— Appeal by the defendant from a judgment of the Supreme Court, Queens County (Balbach, J.), rendered November 19, 1982, convicting him of murder in the second degree, attempted robbery in the first degree (two counts), criminal possession of a weapon in the second degree and criminal use of firearm in the second degree, upon a jury verdict, and imposing sentence. The appeal brings up for review the denial (Naro, J.), after a hearing, of that branch of the defendant’s omnibus motion which was to suppress statements made by him to law enforcement officials.
Ordered that the judgment is affirmed.
According to the testimony of the arresting detective, he and other detectives seeking to arrest the defendant as an accomplice to the murder of a cook in a Chinese restaurant, committed in the course of an attempted robbery, were admitted into the brownstone building where the defendant lived by his landlady, who lived downstairs. The detectives proceeded up the inside stairway to the second floor where the defendant’s wife answered their knock on his apartment door. The detectives asked to speak to the defendant who was awakened by his wife and came out into the hallway in his bathrobe. In the hallway, the detectives told the defendant that they had information that he was the driver of the car used in the commission of a crime and that they wanted to question him at the precinct. The defendant asked if he could get dressed and the detectives accompanied him inside his apartment while he did so. At the precinct, after being advised of his rights pursuant to Miranda v Arizona (384 US 436), the defendant made inculpatory statements to both the detectives and an Assistant District Attorney which he subsequently sought to suppress as evidence against him.

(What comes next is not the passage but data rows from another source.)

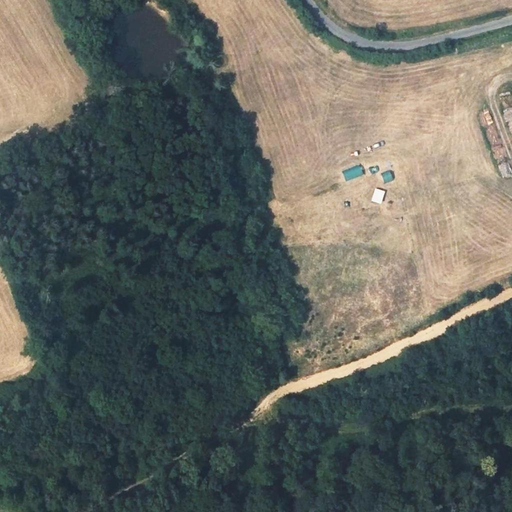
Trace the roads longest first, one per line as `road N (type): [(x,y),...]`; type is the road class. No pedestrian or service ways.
road 1 (track): [(26,511),(122,496),(225,435),(288,385),(364,363),(511,295)]
road 2 (unclassified): [(511,18),(382,47),(330,29),(308,0)]
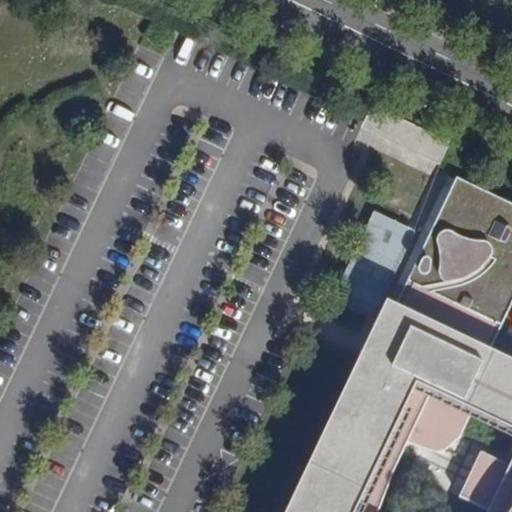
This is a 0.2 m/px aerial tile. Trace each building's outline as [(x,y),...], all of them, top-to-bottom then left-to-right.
[(372,105),(362,126),(422,155),(433,133),(372,105)] [(433,133),(422,155),(441,164),(451,142),(433,133)] [(469,183),(456,176),(445,198),(459,204),(469,183)] [(378,511),(395,467),(408,441),(415,428),(445,443),(463,405),(473,410),(511,428),(511,459),(510,465),(480,451),(460,495),(487,509),(486,511),(511,511),(511,404),(473,386),(492,348),(501,330),(494,327),(511,289),(511,203),(469,183),(459,204),(445,198),(293,511),(378,511)] [(511,289),(494,327),(501,330),(511,306),(511,289)] [(511,357),(492,348),(473,386),(511,404),(511,357)] [(463,405),(445,443),(458,431),(473,410),(463,405)] [(430,447),(445,443),(415,428),(408,441),(430,447)]
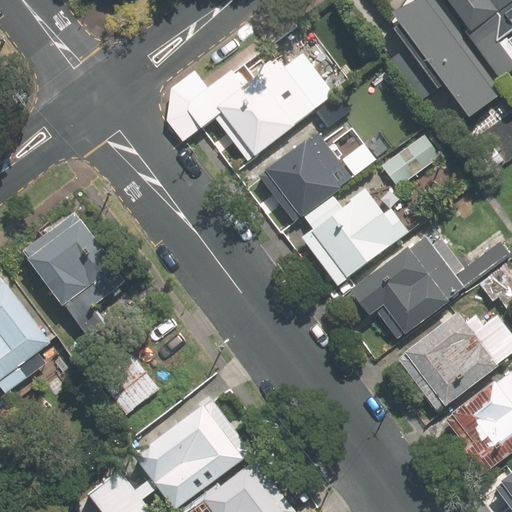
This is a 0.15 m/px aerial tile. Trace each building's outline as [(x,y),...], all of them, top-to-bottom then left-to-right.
[(478,113),(504,95),(436,0),(414,0),(404,8),(478,113)] [(487,67),(499,84),(511,74),(511,32),(511,31),(511,29),(511,0),(449,0),(493,62),(487,67)] [(237,173),(324,104),(289,57),(252,85),(231,70),(209,87),(189,102),(187,111),(200,129),(237,173)] [(189,102),(209,87),(196,70),(173,88),(166,120),(182,142),(200,129),(187,111),(189,102)] [(358,180),(323,130),(271,165),(306,216),(358,180)] [(435,134),(387,165),(411,202),(459,171),(435,134)] [(389,210),(371,187),(346,207),(337,195),(311,216),(320,228),(309,237),(346,284),(416,229),(397,204),(389,210)] [(130,276),(81,210),(25,251),(95,345),(119,327),(98,299),(130,276)] [(412,333),(505,259),(492,242),(469,260),(439,221),(358,285),(380,314),(391,305),(412,333)] [(0,381),(10,395),(39,372),(58,396),(73,384),(47,351),(58,342),(4,273),(0,276),(0,381)] [(469,316),(463,309),(409,352),(450,402),(452,405),(511,355),(511,324),(501,311),(489,320),(479,308),(469,316)] [(163,385),(128,348),(102,372),(137,409),(163,385)] [(511,454),(511,373),(454,416),(476,446),(468,451),(484,474),(511,454)] [(251,457),(215,401),(140,449),(158,476),(141,487),(127,466),(93,489),(107,511),(158,511),(150,499),(167,488),(177,505),(251,457)] [(187,511),(299,511),(302,511),(299,508),(262,457),(218,490),(208,497),(187,511)]
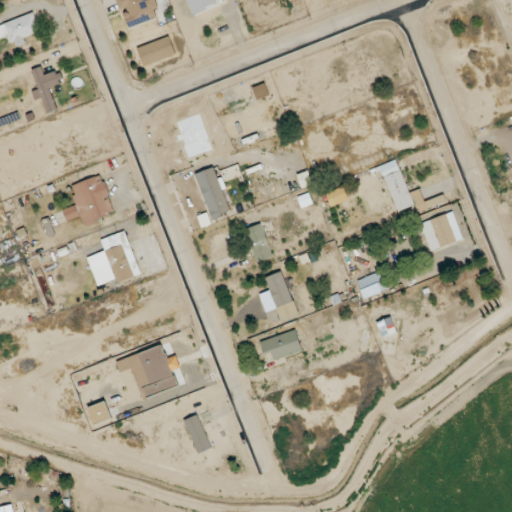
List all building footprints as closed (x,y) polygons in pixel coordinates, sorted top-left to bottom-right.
[(116,0),(121,12),(123,12),(129,29),(161,17),(154,0),(116,0)] [(219,6),(217,0),(186,0),(193,16),(219,6)] [(25,38),(43,31),(35,12),(0,25),(0,38),(7,36),(10,44),(15,42),(17,47),(27,44),(25,38)] [(57,110),(50,86),(64,82),(60,70),(45,75),(42,67),(32,70),(38,89),(32,91),(35,100),(42,97),(48,113),(57,110)] [(397,212),(416,206),(418,212),(447,202),(444,195),(425,202),(420,189),(409,193),(397,160),(380,166),(397,212)] [(196,174),(212,219),(232,212),(215,167),(196,174)] [(314,185),(309,172),(287,180),(291,193),(314,185)] [(71,185),(77,205),(63,209),(67,221),(81,216),(84,225),(114,216),(101,175),(71,185)] [(463,239),(453,212),(421,224),(431,251),(463,239)] [(245,230),(258,262),(274,256),(261,223),(245,230)] [(97,286),(117,280),(118,282),(140,275),(127,231),(101,239),(105,252),(88,257),(97,286)] [(390,288),(382,270),(357,281),(365,299),(390,288)] [(270,291),(260,294),(267,312),(293,302),(282,272),(265,278),(270,291)] [(396,334),(392,318),(378,321),(382,337),(396,334)] [(303,351),(296,330),(260,341),(265,355),(271,353),(274,361),(303,351)] [(116,361),(120,373),(133,368),(143,398),(178,386),(173,371),(181,368),(177,356),(167,359),(163,345),(116,361)] [(93,424),(112,418),(107,402),(88,408),(93,424)] [(197,454),(211,449),(199,415),(185,420),(197,454)]
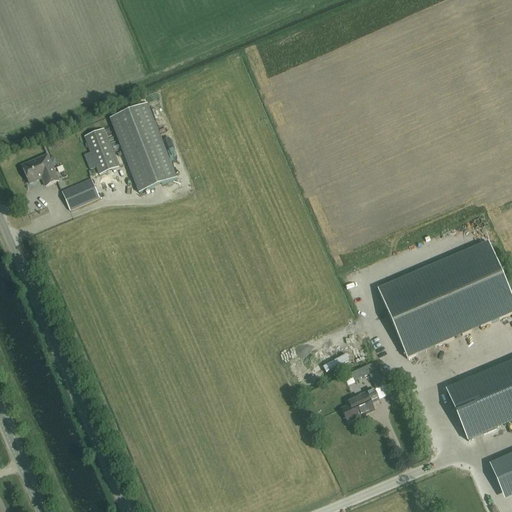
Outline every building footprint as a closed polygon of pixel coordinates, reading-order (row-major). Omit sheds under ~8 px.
[(178,180),(153,105),(115,118),(140,193),(178,180)] [(107,130),(88,138),(101,175),(121,168),(107,130)] [(58,182),(47,157),(21,168),(29,185),(42,180),(45,188),(58,182)] [(64,191),(71,212),(103,201),(95,180),(64,191)] [(482,239),(481,230),(467,233),(468,236),(469,241),(482,239)] [(448,238),(437,241),(440,252),(464,245),(460,232),(448,236),(448,238)] [(511,315),(511,298),(489,244),(378,291),(408,360),(511,315)] [(352,363),(357,361),(352,352),(348,355),(352,363)] [(511,363),(447,391),(469,443),(511,424),(511,363)] [(373,364),(352,374),(355,382),(369,375),(376,390),(383,387),(373,364)] [(377,389),(382,401),(391,398),(387,386),(377,389)] [(379,401),(374,390),(363,395),(365,399),(341,410),(347,424),(374,412),(371,404),(379,401)]
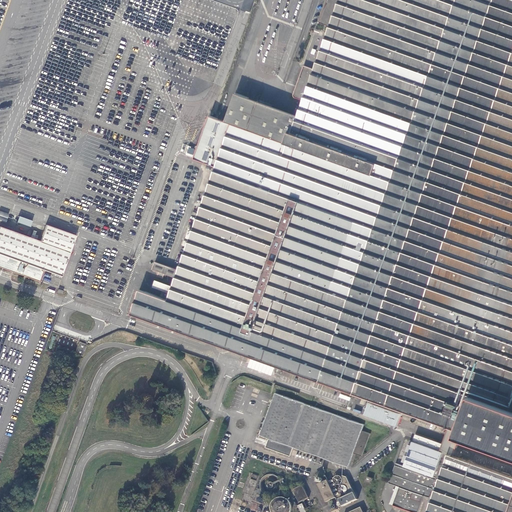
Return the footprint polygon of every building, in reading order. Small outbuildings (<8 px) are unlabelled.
[(511,0),(327,0),(320,23),(329,26),(326,37),(314,32),(305,54),(306,54),(302,65),(304,65),(294,94),(294,96),(294,97),(296,97),(303,100),(298,115),(235,92),(225,121),(209,116),(194,158),(215,167),(178,269),(155,261),(152,269),(159,272),(157,276),(163,279),(165,274),(175,278),(172,286),(155,280),(153,286),(170,292),(167,300),(138,291),(130,315),(319,384),(449,429),(459,433),(456,441),(459,442),(511,461),(511,0)] [(0,220),(6,222),(9,214),(0,210),(0,220)] [(32,221),(18,216),(16,222),(30,227),(32,221)] [(0,267),(40,282),(44,270),(62,276),(76,236),(46,225),(40,241),(0,226),(0,267)] [(77,341),(60,335),(57,344),(74,350),(77,341)] [(87,345),(79,342),(75,354),(82,357),(87,345)] [(364,421),(276,389),(260,433),(269,436),(266,443),(291,452),(294,443),(349,463),(354,450),(362,453),(370,430),(362,427),(364,421)] [(445,440),(444,442),(441,449),(455,453),(458,445),(459,442),(456,441),(459,433),(449,429),(445,440)] [(444,442),(417,433),(413,443),(410,442),(403,460),(406,461),(404,465),(396,462),(389,482),(400,486),(394,505),(413,511),(418,511),(425,495),(430,497),(433,488),(436,489),(427,511),(511,511),(511,473),(455,453),(441,449),(444,442)] [(280,478),(279,475),(277,473),(273,472),(271,471),(267,472),(263,474),(261,477),(260,481),(260,484),(261,488),(264,490),(267,492),(270,493),(273,493),(276,492),(278,490),(280,487),(281,485),(281,481),(280,478)] [(348,477),(343,474),(341,475),(339,475),(337,475),(335,477),(334,479),(335,481),(337,483),(339,483),(342,483),(343,486),(341,486),(340,488),(339,490),(339,492),(341,494),(345,494),(348,493),(354,491),(348,477)] [(336,498),(327,478),(315,483),(324,503),(336,498)] [(293,501),(298,511),(301,511),(307,510),(305,506),(310,503),(306,495),(308,494),(302,481),(293,486),(295,491),(290,493),(294,501),(293,501)] [(396,488),(385,484),(381,495),(391,499),(396,488)] [(290,498),(287,496),(284,495),(280,495),(276,496),(273,498),(272,501),(271,504),(271,507),(273,511),(289,511),(291,510),(292,507),(292,503),(290,498)]
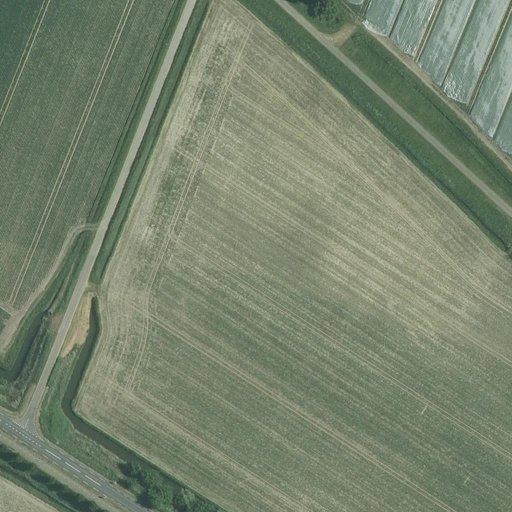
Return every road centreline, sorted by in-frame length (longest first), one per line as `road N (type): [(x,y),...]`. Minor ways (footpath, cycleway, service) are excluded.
road 1 (unclassified): [(22,434),(193,0)]
road 2 (unclassified): [(511,214),(277,0)]
road 3 (secondary): [(139,511),(22,434)]
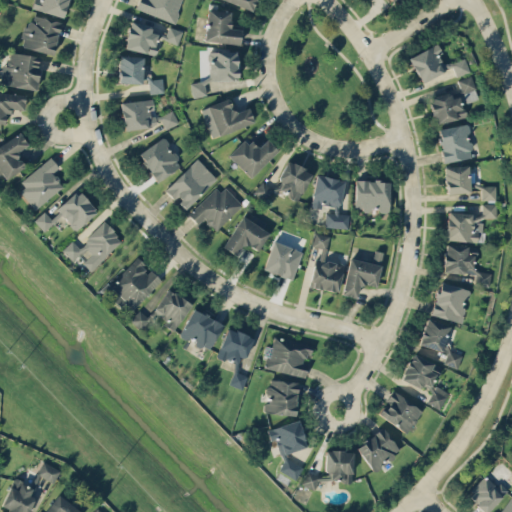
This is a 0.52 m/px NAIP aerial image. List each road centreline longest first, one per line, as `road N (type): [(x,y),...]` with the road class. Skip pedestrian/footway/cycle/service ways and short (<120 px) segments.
road 1 (tertiary): [(474,0),(511,76),(508,355),(458,451),(404,511)]
road 2 (residential): [(105,0),(84,69),(85,113),(109,175),(131,203),(200,271),(242,298),(380,343)]
road 3 (residential): [(337,408),(398,303),(415,216),(391,100),(371,52),(326,0)]
road 4 (residential): [(295,0),(269,53),(278,107),(323,145),(404,139)]
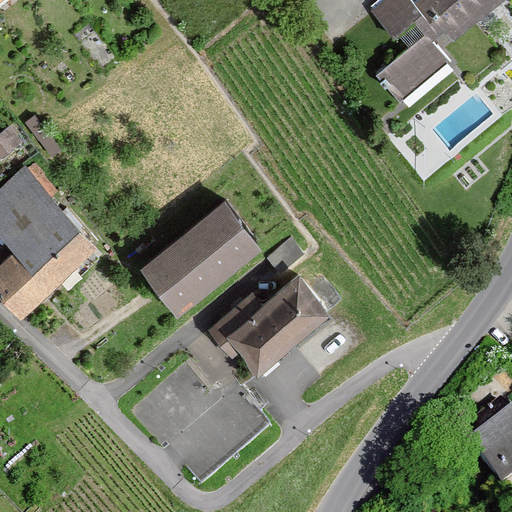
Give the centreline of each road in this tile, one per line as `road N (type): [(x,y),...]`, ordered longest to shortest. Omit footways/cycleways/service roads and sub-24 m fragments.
road 1 (residential): [(447,355),(417,352),(386,362),(224,496),(207,501),(184,490),(0,309)]
road 2 (tertiary): [(447,355),(333,511)]
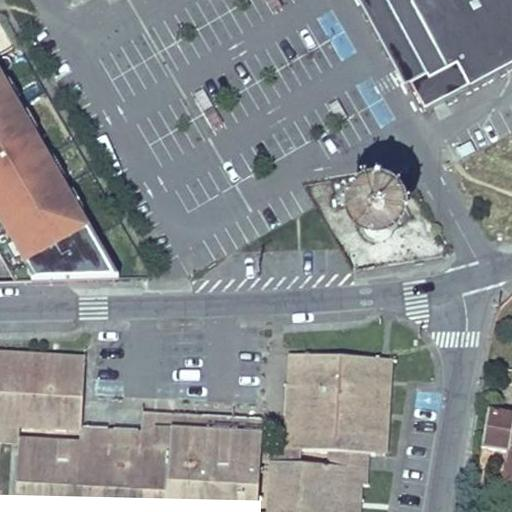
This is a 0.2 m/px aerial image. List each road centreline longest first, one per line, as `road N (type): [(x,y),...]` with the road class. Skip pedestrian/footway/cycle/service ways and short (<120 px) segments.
road 1 (residential): [(0,310),(457,297)]
road 2 (residential): [(437,511),(457,297)]
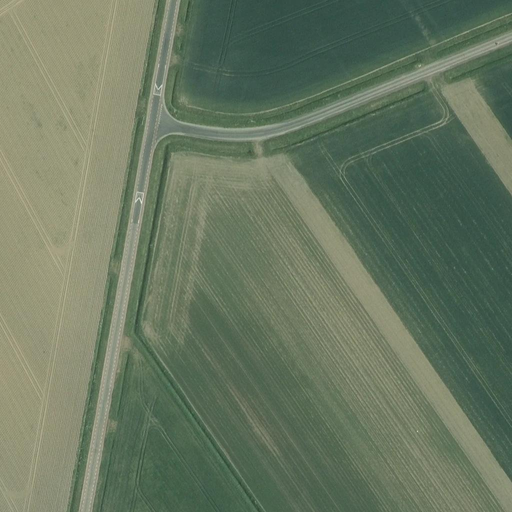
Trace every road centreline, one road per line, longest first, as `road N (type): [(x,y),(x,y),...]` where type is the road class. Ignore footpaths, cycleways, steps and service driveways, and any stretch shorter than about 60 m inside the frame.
road 1 (tertiary): [(81,511),(152,123)]
road 2 (unclassified): [(152,123),(220,135),(271,131),(511,34)]
road 3 (tertiary): [(152,123),(173,0)]
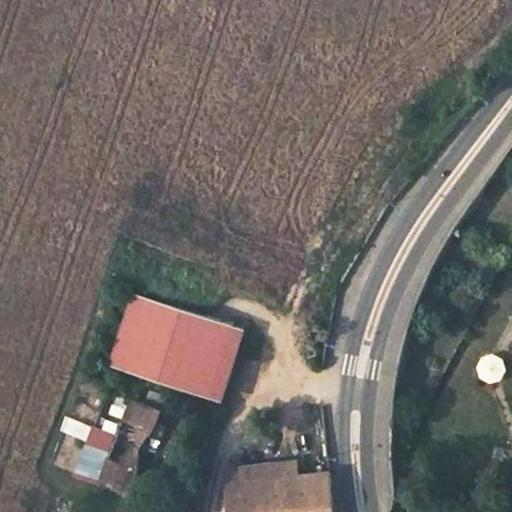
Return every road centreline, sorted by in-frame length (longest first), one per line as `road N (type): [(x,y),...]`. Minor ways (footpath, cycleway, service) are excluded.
road 1 (secondary): [(362,511),(356,394),(380,293),(424,215),(511,95)]
road 2 (track): [(356,394),(318,391),(219,448),(205,511)]
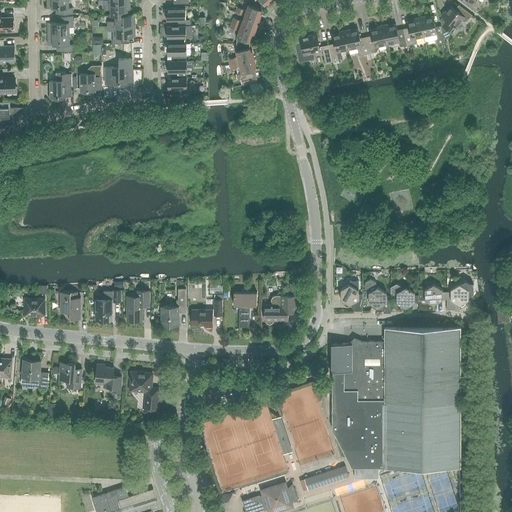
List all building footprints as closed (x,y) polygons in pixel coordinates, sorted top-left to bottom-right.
[(69,8),(69,0),(47,0),(48,8),(59,8),(59,13),(57,13),(57,14),(73,14),(73,7),(69,8)] [(462,0),(462,1),(475,11),(479,5),(483,0),(462,0)] [(130,15),(130,14),(130,4),(103,4),(103,9),(111,9),(111,16),(116,16),(130,15)] [(260,20),(262,12),(261,12),(262,9),(249,4),(247,10),(238,6),(236,12),(258,20),(260,20)] [(446,12),(445,11),(441,16),(442,17),(440,19),(442,25),(444,37),(449,36),(452,32),(453,33),(454,32),(453,31),(456,27),(456,28),(462,20),(463,21),(467,21),(468,19),(469,20),(473,14),(459,4),(455,9),(451,5),(446,12)] [(171,20),(171,26),(186,25),(186,20),(186,8),(167,8),(167,20),(171,20)] [(0,31),(14,31),(14,17),(1,17),(1,10),(0,10),(0,31)] [(135,14),(130,14),(130,15),(116,16),(116,21),(108,21),(108,26),(135,25),(135,14)] [(257,22),(258,20),(245,15),(243,21),(234,17),(232,22),(256,31),(259,23),(257,22)] [(69,22),(73,22),(73,16),(57,16),(57,22),(48,22),(48,33),(70,33),(69,22)] [(445,42),(444,37),(442,25),(436,26),(433,16),(426,17),(426,16),(420,17),(424,36),(425,41),(438,38),(439,43),(445,42)] [(416,38),(424,36),(420,17),(415,18),(416,19),(408,21),(409,27),(403,28),(407,45),(417,43),(416,38)] [(239,31),(237,37),(251,41),(252,38),(253,39),(256,31),(232,22),(230,27),(239,31)] [(389,25),(388,24),(383,25),(387,44),(400,41),(401,46),(407,45),(403,28),(398,29),(396,23),(389,25)] [(129,37),(135,37),(135,25),(108,26),(108,31),(113,31),(113,43),(129,43),(129,37)] [(192,37),(192,25),(186,25),(171,26),(167,26),(168,38),(171,38),(171,43),(186,43),(186,37),(192,37)] [(375,47),(387,44),(383,25),(378,26),(378,27),(371,29),(372,35),(366,36),(370,53),(374,52),(376,52),(375,47)] [(351,29),(346,30),(350,49),(358,47),(359,53),(361,55),(370,53),(366,36),(360,37),(359,29),(351,30),(351,29)] [(341,51),(350,49),(346,30),(340,31),(341,32),(333,34),(335,43),(329,44),(333,61),(343,59),(341,51)] [(70,44),(70,33),(48,33),(48,45),(60,45),(60,50),(57,50),(57,51),(74,50),(73,44),(70,44)] [(321,50),(317,33),(301,37),(302,42),(296,43),(300,61),(314,58),(313,52),(321,50)] [(0,62),(15,62),(15,46),(4,46),(4,39),(0,39),(0,62)] [(190,43),(186,43),(171,43),(168,43),(168,55),(171,55),(171,60),(187,60),(186,54),(190,54),(190,43)] [(329,44),(322,46),(326,62),(333,61),(329,44)] [(255,58),(253,50),(251,50),(250,47),(237,50),(238,56),(229,58),(230,64),(255,58)] [(256,66),(255,58),(230,64),(231,69),(240,67),(242,72),(256,69),(255,66),(256,66)] [(187,60),(171,60),(168,61),(168,72),(172,72),(172,78),(187,78),(187,72),(187,60)] [(102,89),(102,76),(102,65),(92,65),(88,69),(88,73),(80,74),(81,91),(83,91),(83,92),(88,94),(89,91),(96,90),(96,89),(102,89)] [(112,84),(115,84),(115,85),(120,87),(121,84),(127,83),(127,82),(134,82),(133,69),(127,69),(127,66),(112,67),(112,84)] [(256,69),(242,72),(237,74),(238,79),(242,78),(243,84),(259,81),(256,69)] [(56,72),(57,80),(50,80),(51,97),(53,97),(53,99),(58,100),(59,97),(66,97),(66,95),(72,95),(71,73),(65,73),(65,72),(56,72)] [(18,97),(17,86),(15,86),(15,77),(0,78),(0,74),(0,92),(8,92),(8,97),(18,97)] [(187,78),(172,78),(168,78),(169,90),(172,90),(172,96),(187,96),(187,78)] [(244,96),(246,96),(251,94),(249,88),(242,90),(244,96)] [(0,128),(2,126),(5,130),(14,122),(10,116),(9,107),(1,107),(1,105),(0,104),(0,128)] [(365,288),(371,291),(376,288),(376,282),(371,278),(366,281),(365,288)] [(341,289),(341,299),(350,304),(351,304),(354,311),(363,311),(363,294),(359,294),(359,289),(359,280),(350,281),(350,284),(341,289)] [(474,285),(467,280),(451,289),(451,299),(455,301),(455,311),(461,311),(461,304),(469,299),(469,296),(474,293),(474,285)] [(387,300),(397,300),(397,292),(404,288),(397,283),(391,287),(391,295),(387,295),(387,300)] [(425,299),(434,305),(443,299),(443,289),(434,284),(425,289),(420,289),(420,299),(425,299)] [(378,287),(376,288),(371,291),(369,292),(369,302),(378,308),(378,311),(384,311),(384,304),(387,302),(387,300),(387,295),(387,292),(378,287)] [(415,292),(406,287),(404,288),(397,292),(397,300),(397,302),(406,308),(415,302),(415,292)] [(178,306),(162,306),(162,325),(179,325),(179,312),(186,312),(186,288),(178,288),(178,306)] [(121,289),(114,289),(114,290),(104,290),(104,299),(96,299),(96,319),(109,319),(109,312),(112,312),(112,302),(121,302),(121,289)] [(127,296),(127,320),(143,320),(143,305),(150,305),(150,290),(138,290),(138,296),(127,296)] [(61,291),(61,311),(70,311),(70,318),(81,318),(81,297),(77,296),(77,291),(61,291)] [(239,326),(250,326),(250,304),(257,304),(257,292),(234,292),(234,304),(239,304),(239,326)] [(274,322),(274,320),(289,320),(289,312),(294,312),(296,312),(296,310),(296,295),(276,295),(274,295),(272,297),(271,300),(271,305),(264,305),(264,320),(265,320),(266,322),(268,323),(270,324),(272,323),(274,322)] [(45,298),(25,298),(25,315),(45,315),(45,298)] [(212,326),(213,314),(222,314),(222,299),(215,299),(215,309),(193,309),(192,325),(205,325),(205,326),(212,326)] [(461,467),(461,326),(385,327),(385,340),(362,341),(357,337),(356,338),(358,339),(356,343),(332,343),(332,370),(332,428),(352,467),(461,467)] [(0,375),(3,376),(3,377),(11,378),(12,360),(0,358),(0,375)] [(24,359),(23,378),(22,385),(48,387),(49,372),(40,371),(41,360),(24,359)] [(59,378),(68,379),(67,386),(81,387),(82,368),(75,368),(76,363),(61,362),(59,378)] [(104,364),(97,364),(96,383),(104,383),(104,387),(112,387),(112,391),(121,391),(122,376),(114,375),(114,367),(104,366),(104,364)] [(159,388),(151,387),(152,373),(132,371),(131,389),(147,391),(145,412),(157,413),(158,402),(164,402),(165,389),(159,389),(159,388)] [(316,450),(296,451),(297,463),(308,462),(308,453),(316,453),(316,457),(330,457),(329,443),(316,443),(316,450)] [(305,478),(308,490),(349,476),(346,465),(305,478)] [(267,509),(272,511),(276,511),(281,510),(286,507),(289,504),(292,500),(298,501),(292,483),(288,488),(282,486),(277,486),(271,488),(266,491),(262,495),(261,495),(243,500),(246,511),(260,511),(265,510),(267,509)] [(153,488),(129,496),(126,486),(92,497),(97,511),(153,511),(152,509),(159,507),(153,488)]
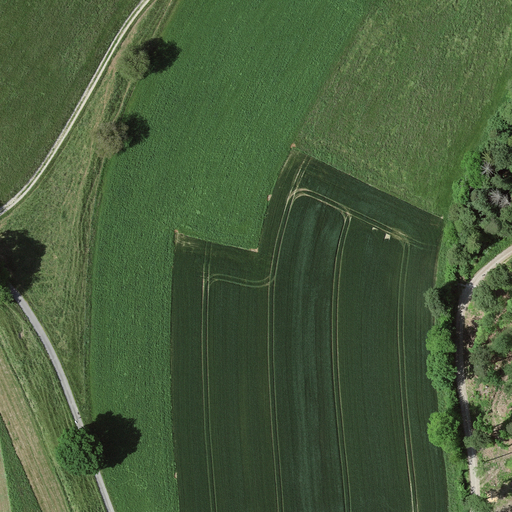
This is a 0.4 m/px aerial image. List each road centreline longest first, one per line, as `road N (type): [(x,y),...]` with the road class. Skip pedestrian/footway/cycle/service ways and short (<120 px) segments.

The defendant and his wife both testified at the suppression hearing that the detectives entered their apartment uninvited *709and with guns drawn, which, if true, would have violated his right to be secure in his home from warrantless arrest absent exigent circumstances or consent (see, Payton v New York, 445 US 573). The hearing court, however, credited the police testimony to the effect that the defendant consented to their entry into his apartment after they conversed with him in the hallway. Although the defendant further argued that the hallway of his building was his "home” and he did not consent to the entry of the detectives into the hallway, the hearing testimony established that the defendant’s landlady admitted the police. Clearly the landlady possessed sufficient authority and control over the premises to effectively consent to the detectives’ entry (see, People v Cosme, 48 NY2d 286, 290). Suppression of the defendants’ statements was, therefore, properly denied, as those statements were not the product of any illegal police conduct.
The defendant complains for the first time on appeal about certain portions of the court’s charge. In the absence of an exception prior to deliberations, these claims of error are unpreserved for appellate review (see, CPL 470.05 [2]), and we decline to address them in the interest of justice.
Lastly, we reject the defendant’s claim that the admission in evidence of a shotgun linked to the murder at the Chinese restaurant was erroneous. The shotgun was relevant evidence and its relevance was not outweighed by its potential for prejudice. Even if its admission were erroneous, the error would have been harmless in light of the overwhelming evidence of the defendant’s guilt (see, People v Crimmins, 36 NY2d 230; cf., People v Capella, 111 AD2d 179). Mangano, J. P., Rubin and Spatt, JJ., concur.